> [Assignment 1]:
Write out the Wi-Fi bridge passage word for word, between "Upon arrival on" and "as a baseline..", inclusive.
> [Assignment 2]:
Pick up the Wi-Fi bridge passage after its last sentence and keep writing it.

> [Source passage]:

━━━━━━━━━━━━━━━━━━━━━━━━━━━━━━

WiFi engineer, Timothy Dennehy, recently blogged about Cisco Bridge alignment using RSSI voltage. Coincidently, I was working on a bridge project at the same time. With Tim's permission, I've reposted. You can visit Tims blog @

On my project, I was able to increase dBm by -33 using this alignment technique.

I was recently called out to investigate a Wi-Fi bridge link that was being accused of being the culprit of a myriad of network problems.

Upon arrival on site, I noticed that the main site’s Wi-Fi bridge was sitting on channel 161, and that channel was overpopulated since there were two access points in the building, both on channel 161.  I moved the building’s access points to the UNII-1 band, and changed the bridge’s channel  to help alleviate some of the congestion since there was another access point on that channel across the street.  These three screen shots are  before I made any changes:


Note that the bridge is capable of achieving a 54 mb/s data rate, however only 3% of all the packets are traveling at that rate – and 92% of them are data packets.  The busiest data rate is the lowest data rate – with 72% of the traffic at that rate.  Hmmm….


Also, a quick screenshot as a baseline..




After coming up with a channel/power plan, I made the necessary changes.  The following three screenshots are post channel plan change.  I saw immediate improvement after my change.  The first screenshot is of the devices now on their newly assigned channels.


With the bridge’s new channel assignment, there is far less noise in the environment and the SNR increases.  This allows the bridge to negotiate a higher data rate.  On channel 153, the bridges are now able to send 78% of the data at 18 mb/s.  A dramatic increase over what I saw when sharing the same channel with other 802.11 devices.




Now that we have some of the low hanging fruit taken care of, it is time to check the out the line of site between the two dish antennas that are making this 2.79 mile Wi-Fi link.

When I did the calculations for this link, I discovered this link should easily handle 54 mb/s since it is less than three miles and it is using high gain antennas.   But it wasn’t, and here I am… (onsite)

I went up on the roof to take a look and here is what I found:


Physically, everything looked good.  But distance from the ground was only 16 feet.  The calculations from two online calculators both agreed these antennas should be ~35 feet above the ground.  Now to take a look at what the antenna sees:


I have centered the antenna’s “target” in this picture.  There is a “V” between those two trees you see in the middle, and a little white speck centered in the V.  That’s our target!  As you can see, we don’t have a clear line of site, which means the antenna does not either.

━━━━━━━━━━━━━━━━━━━━━━━━━━━━━━

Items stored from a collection
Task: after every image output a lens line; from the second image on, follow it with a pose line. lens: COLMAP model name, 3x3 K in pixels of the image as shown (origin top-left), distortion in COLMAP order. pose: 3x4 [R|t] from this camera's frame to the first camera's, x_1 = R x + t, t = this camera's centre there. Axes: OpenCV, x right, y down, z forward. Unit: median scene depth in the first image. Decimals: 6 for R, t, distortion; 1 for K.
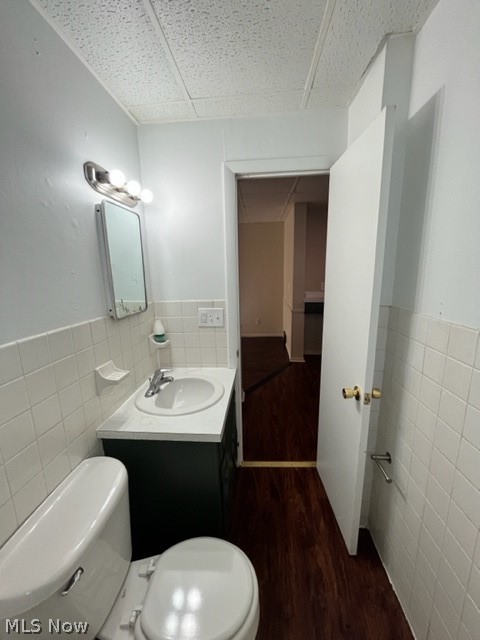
lens RADIAL K [[259.5, 0, 241.6], [0, 259.5, 319.5], [0, 0, 1]] dist [-0.002522, -0.000608]
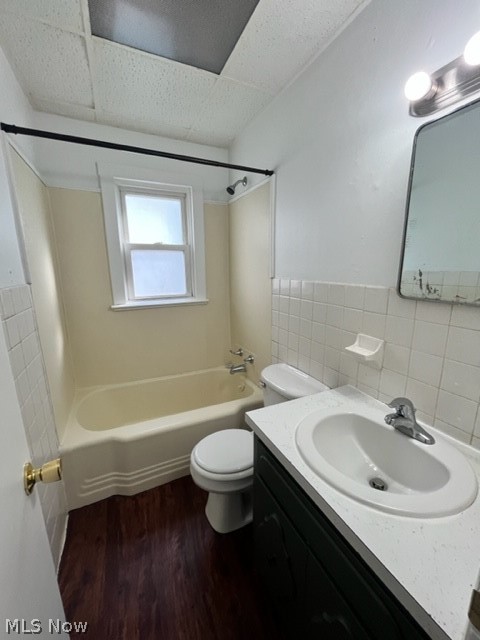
lens RADIAL K [[259.5, 0, 241.8], [0, 259.5, 320.8], [0, 0, 1]] dist [-0.002522, -0.000608]
pose [[-0.871431, 0.126861, -0.473830, 0.300786], [-0.066178, 0.926739, 0.369831, -0.189450], [0.486034, 0.353639, -0.799193, 1.473063]]
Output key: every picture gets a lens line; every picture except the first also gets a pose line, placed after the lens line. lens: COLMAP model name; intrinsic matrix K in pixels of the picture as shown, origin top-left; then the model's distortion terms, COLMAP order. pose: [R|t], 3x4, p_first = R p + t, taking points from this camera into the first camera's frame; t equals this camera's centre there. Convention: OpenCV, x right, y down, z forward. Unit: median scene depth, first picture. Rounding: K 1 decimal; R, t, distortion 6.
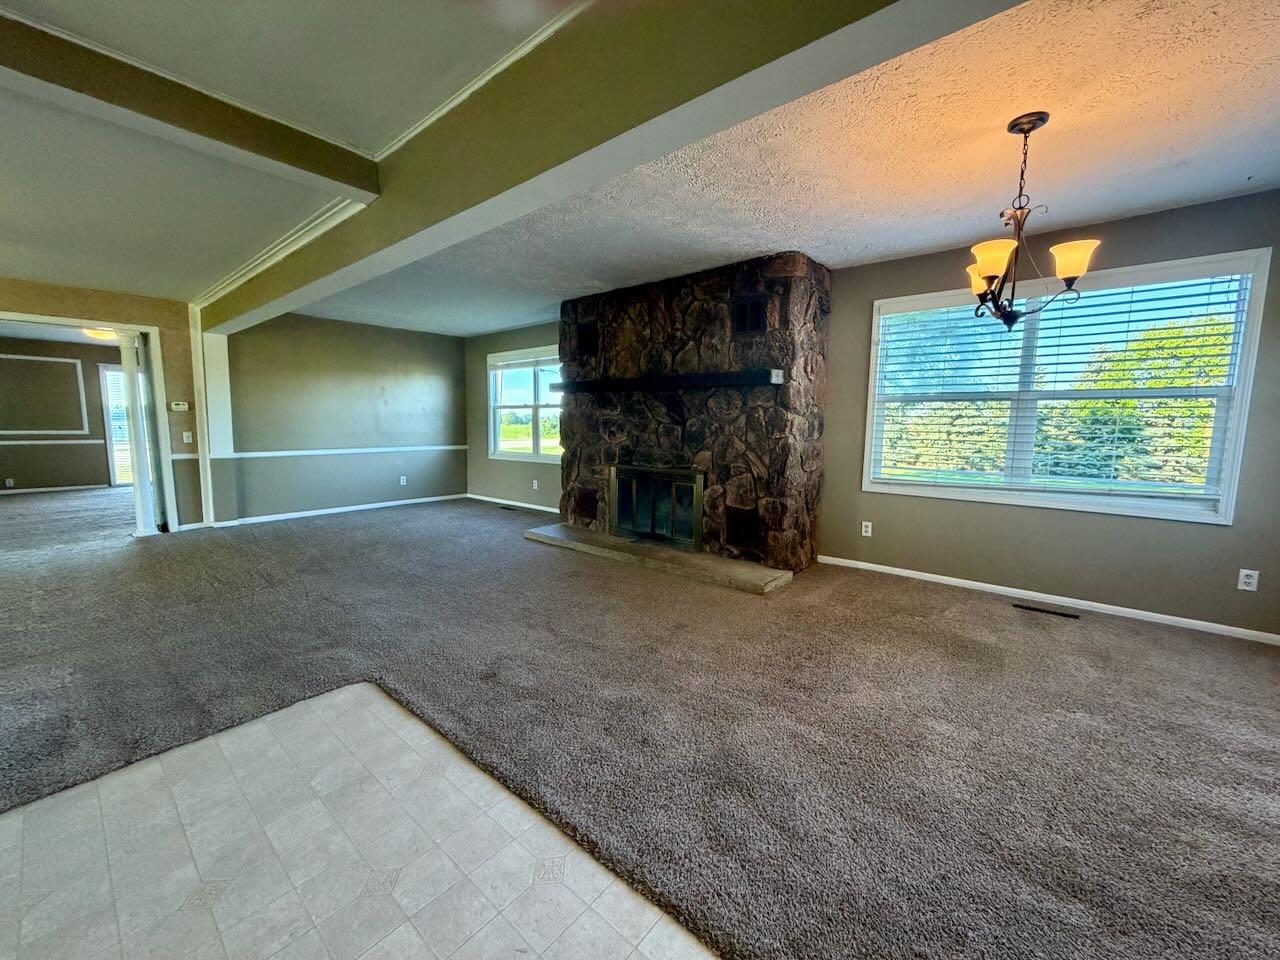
lens RADIAL K [[511.9, 0, 636.0], [0, 511.9, 477.0], [0, 0, 1]] dist [-0.000479, -0.000313]
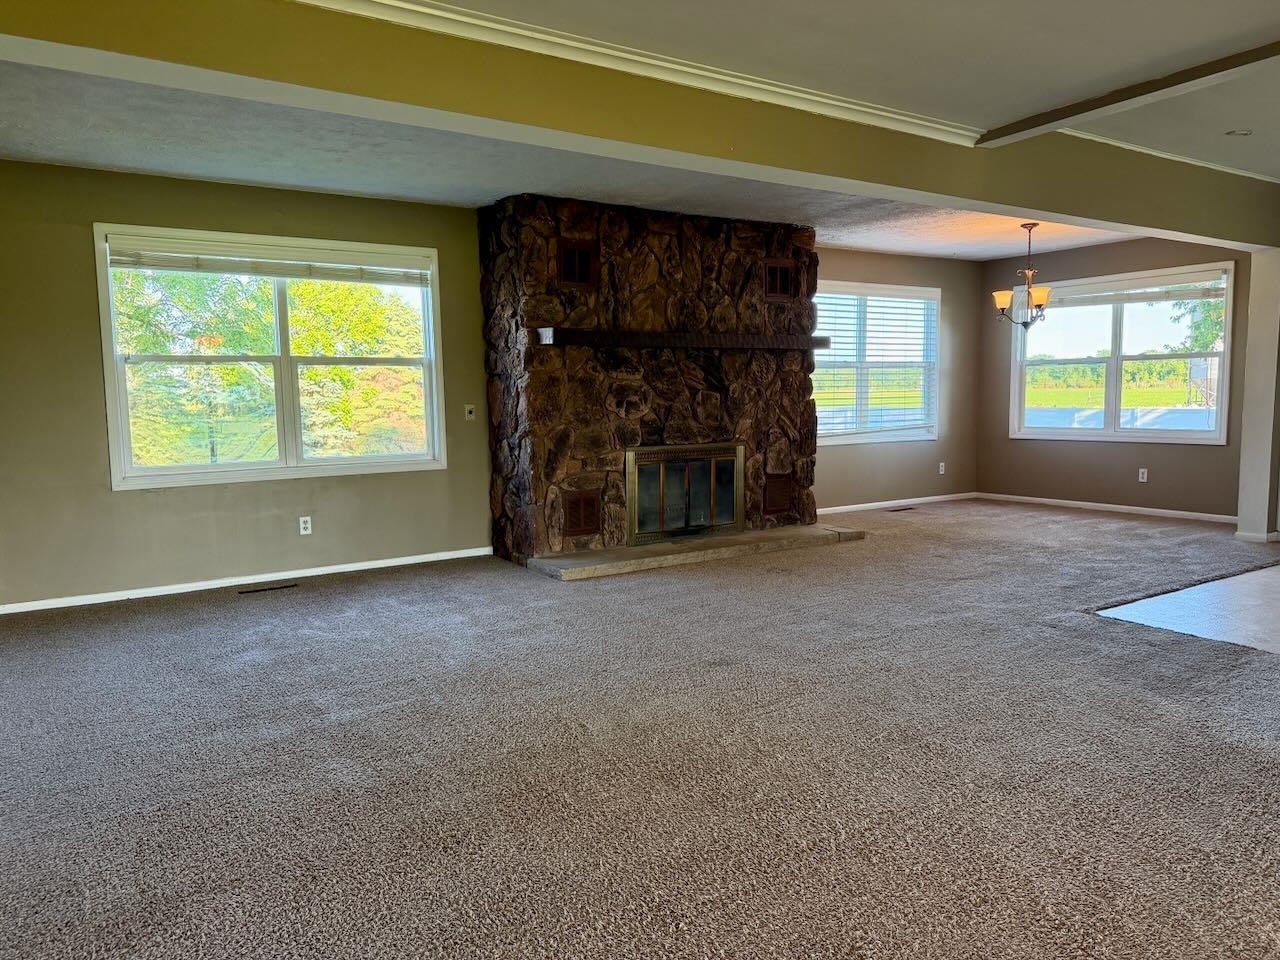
lens RADIAL K [[898.9, 0, 644.8], [0, 898.9, 481.5], [0, 0, 1]] dist [0.100168, -0.132664]
pose [[0.271572, -0.107700, 0.956373, -1.408486], [0.118265, 0.989922, 0.077896, -0.083163], [-0.955124, 0.091951, 0.281572, 0.702921]]
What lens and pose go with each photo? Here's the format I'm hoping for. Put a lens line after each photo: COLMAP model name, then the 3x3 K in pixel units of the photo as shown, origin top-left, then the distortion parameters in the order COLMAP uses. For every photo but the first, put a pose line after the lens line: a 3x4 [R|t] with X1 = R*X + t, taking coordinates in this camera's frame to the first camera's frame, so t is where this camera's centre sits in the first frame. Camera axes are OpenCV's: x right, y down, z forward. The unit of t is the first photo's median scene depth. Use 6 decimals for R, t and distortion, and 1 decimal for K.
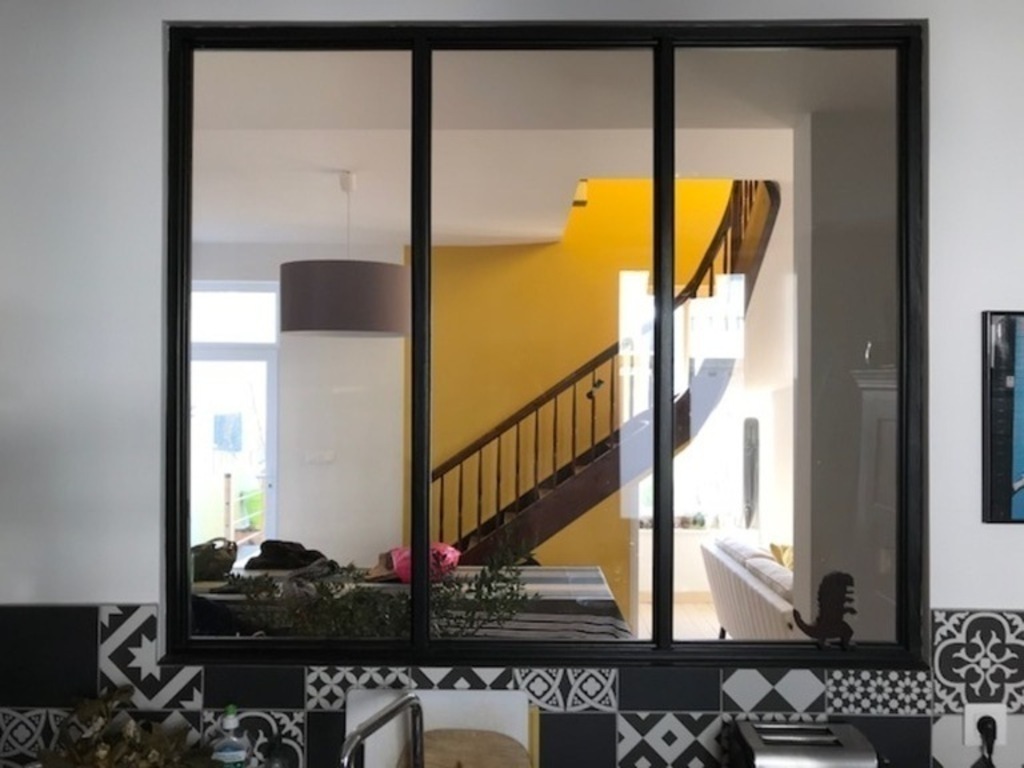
lens RADIAL K [[838.3, 0, 511.4], [0, 838.3, 389.1], [0, 0, 1]] dist [0.019387, 0.006882]
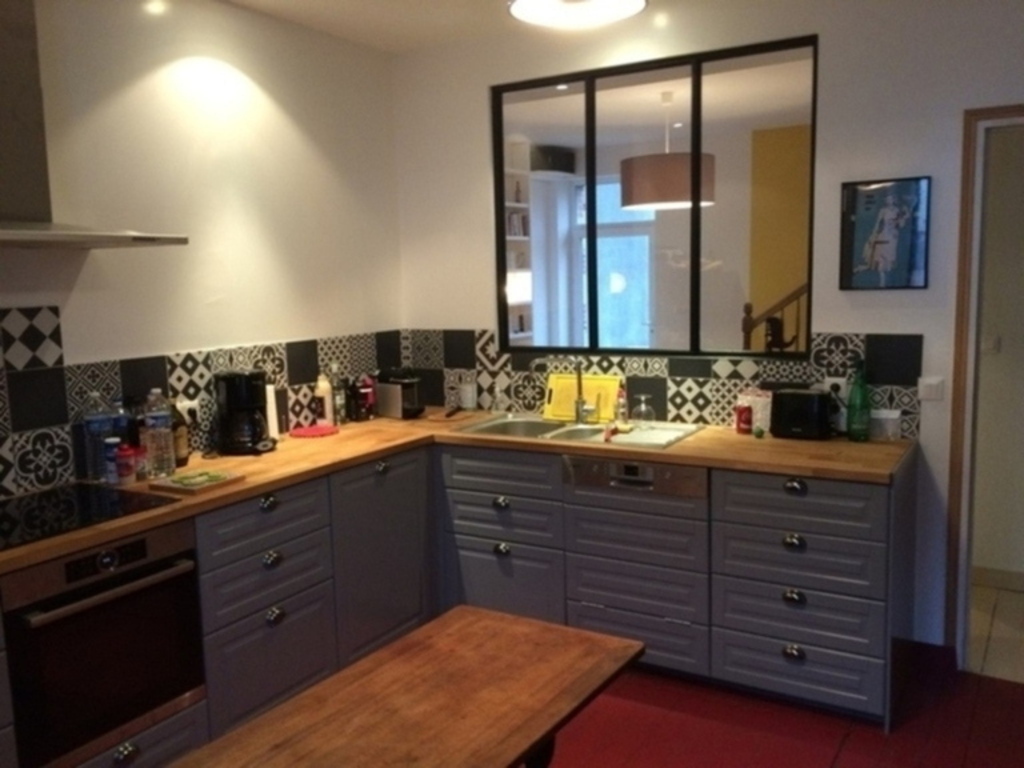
lens RADIAL K [[877.7, 0, 511.4], [0, 877.7, 383.7], [0, 0, 1]] dist [-0.008203, -0.003647]
pose [[0.854199, 0.035253, -0.518750, 0.989940], [0.044893, 0.988973, 0.141130, 0.049912], [0.518005, -0.143841, 0.843197, -1.204907]]
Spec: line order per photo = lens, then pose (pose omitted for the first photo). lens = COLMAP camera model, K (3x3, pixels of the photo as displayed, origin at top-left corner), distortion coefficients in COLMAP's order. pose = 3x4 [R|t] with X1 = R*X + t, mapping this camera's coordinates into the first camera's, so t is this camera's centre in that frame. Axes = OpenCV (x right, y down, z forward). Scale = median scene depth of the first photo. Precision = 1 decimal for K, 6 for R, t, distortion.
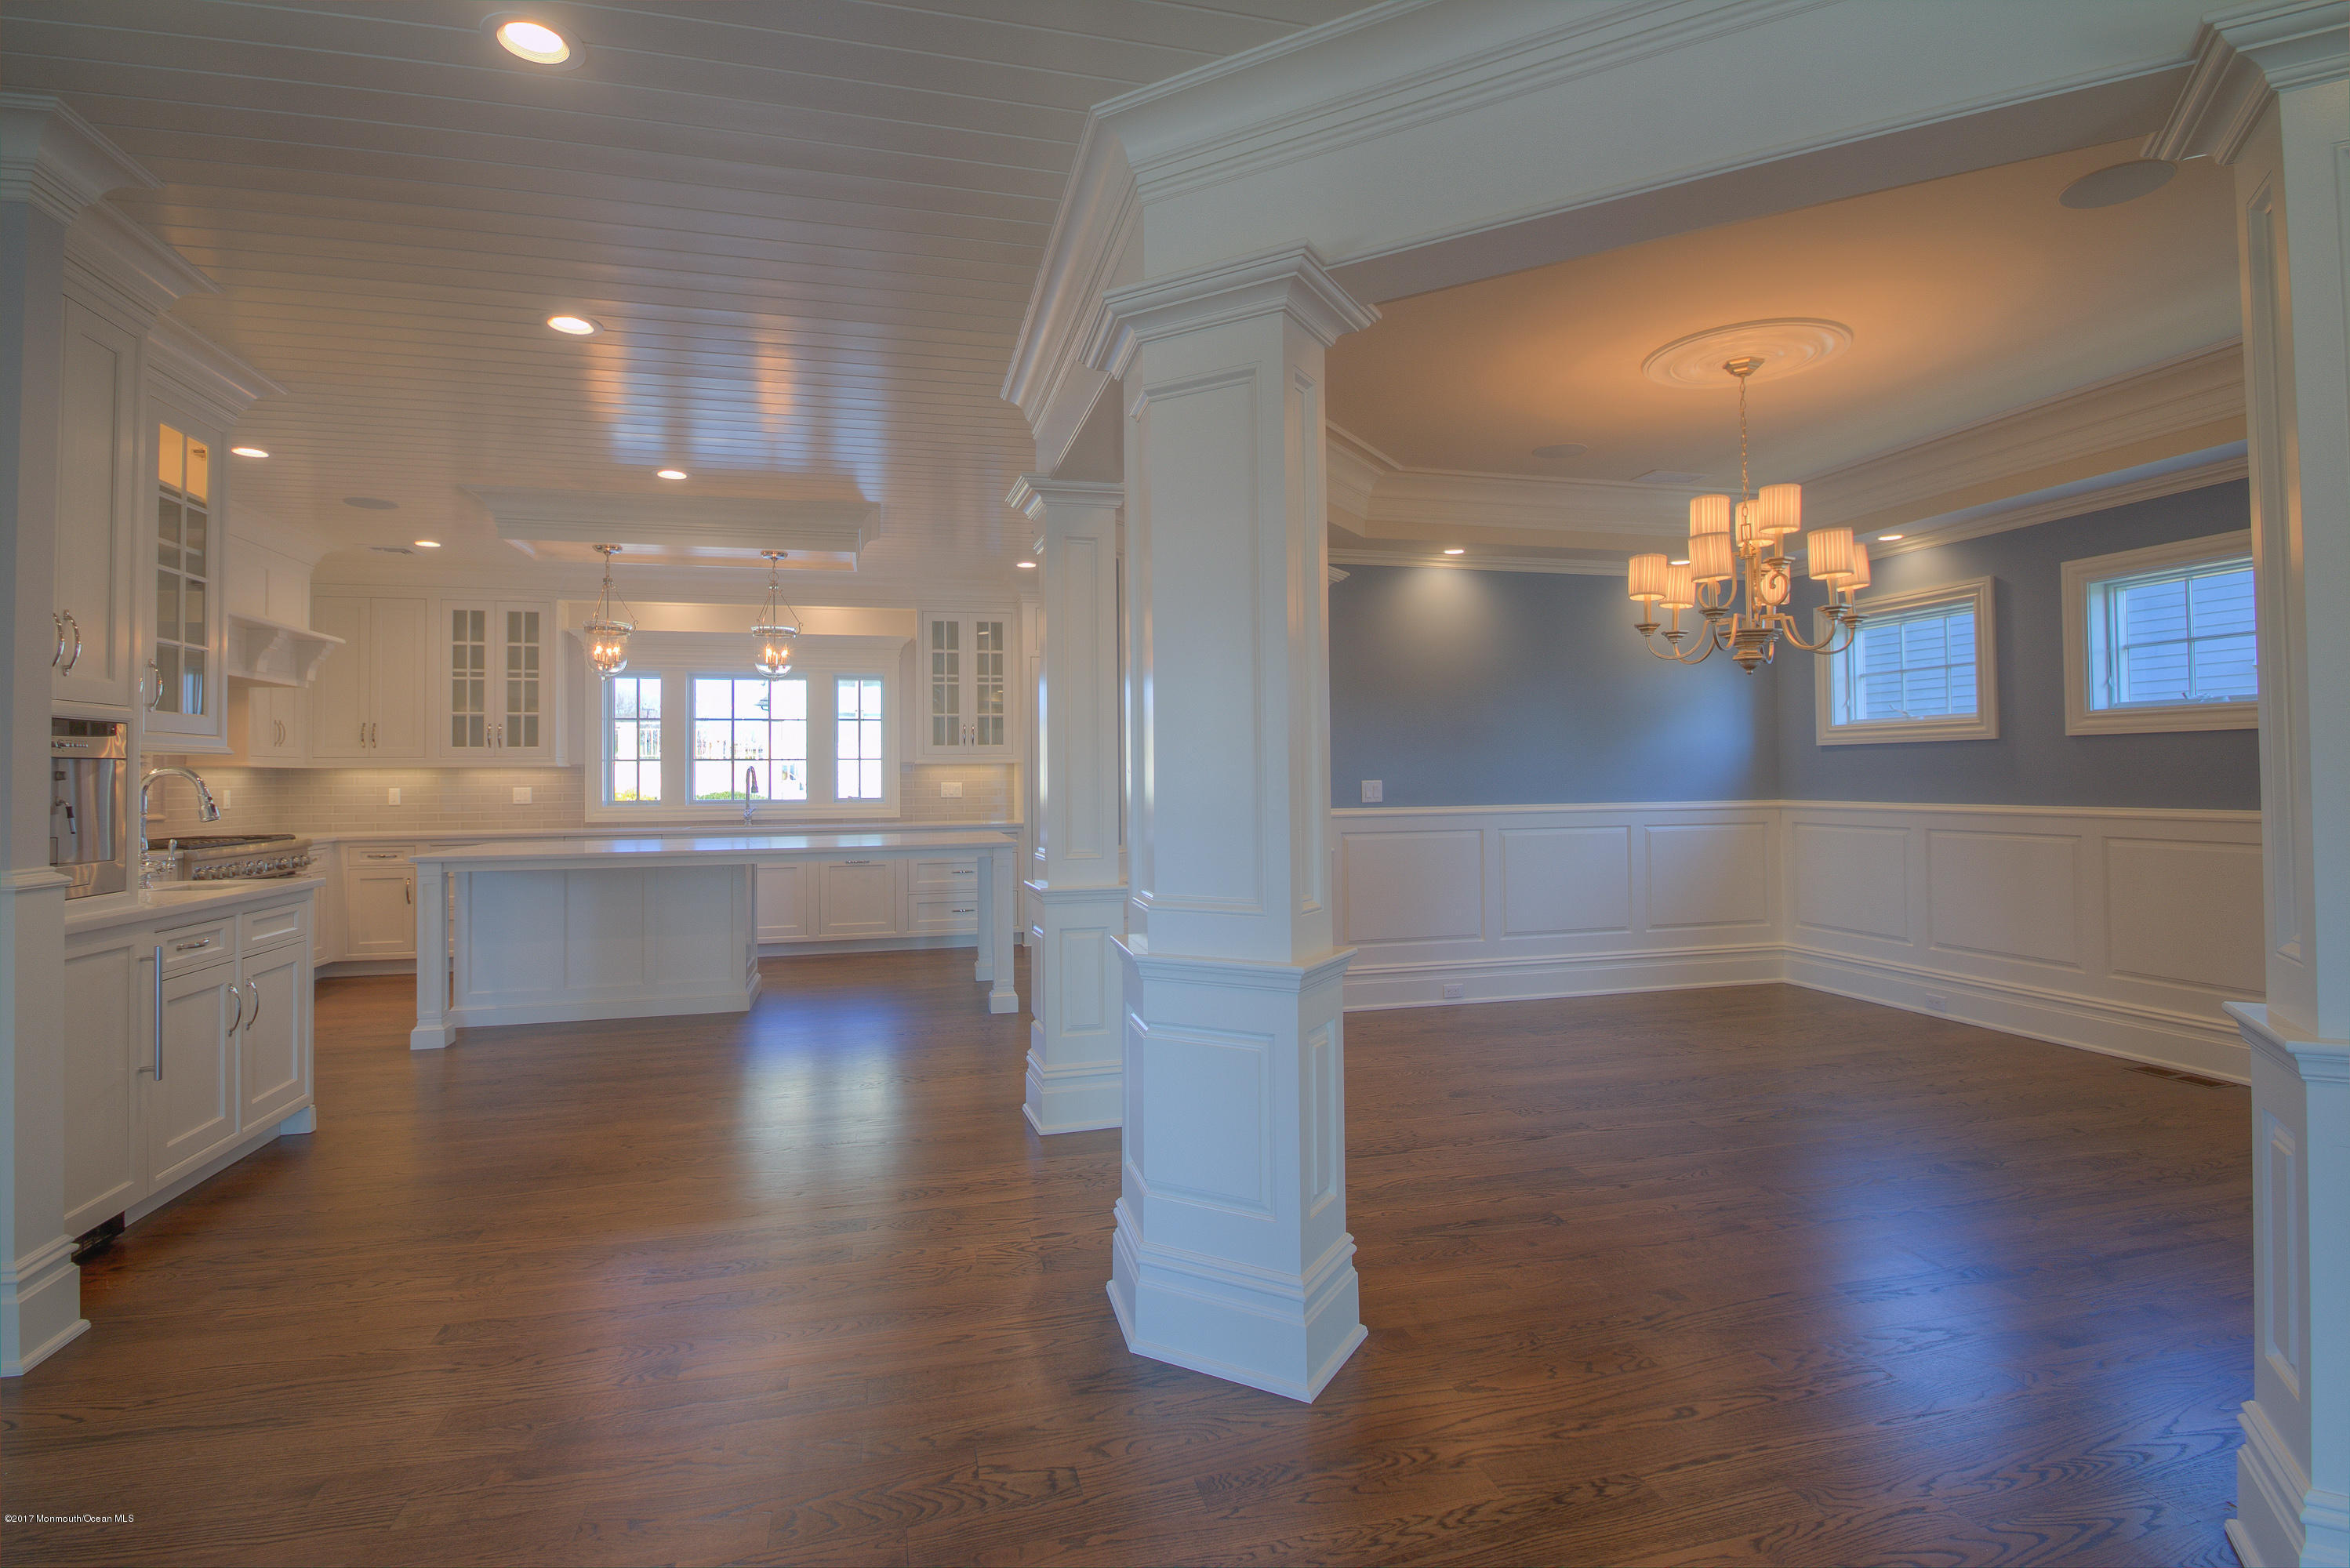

━━━━━━━━━━━━━━━━━━━━━━━━━━━━━━

> [Answer area 1]:
Upon arrival on site, I noticed that the main site’s Wi-Fi bridge was sitting on channel 161, and that channel was overpopulated since there were two access points in the building, both on channel 161.  I moved the building’s access points to the UNII-1 band, and changed the bridge’s channel  to help alleviate some of the congestion since there was another access point on that channel across the street.  These three screen shots are  before I made any changes:


Note that the bridge is capable of achieving a 54 mb/s data rate, however only 3% of all the packets are traveling at that rate – and 92% of them are data packets.  The busiest data rate is the lowest data rate – with 72% of the traffic at that rate.  Hmmm….


Also, a quick screenshot as a baseline..

> [Answer area 2]:
Fortunately the Electricians came to the rescue with an extension of ten feet.  After the extension had been fabricated, a bucket truck was used to move the antenna up ten feet.

Here’s the antenna’s new view:


Now that’s more like it.  The target is the white blur you see in the middle of this view.  There’s nothing we can do about the metal electrical pole in the middle, which I am told was not there when the link was initially designed.

Now what?  Well, we moved it up, but dishes are not easy to align because they don’t come with any type of sight, and when you are standing behind one (or sitting in the bucket of a bucket truck 30 feet above the ground) you can’t really see what you are doing.

We decided to use the RSSI port on the Cisco bridge to align it.  The first thing you need to do is identify the BNC connector on the unit, which is #2 on the graphic below.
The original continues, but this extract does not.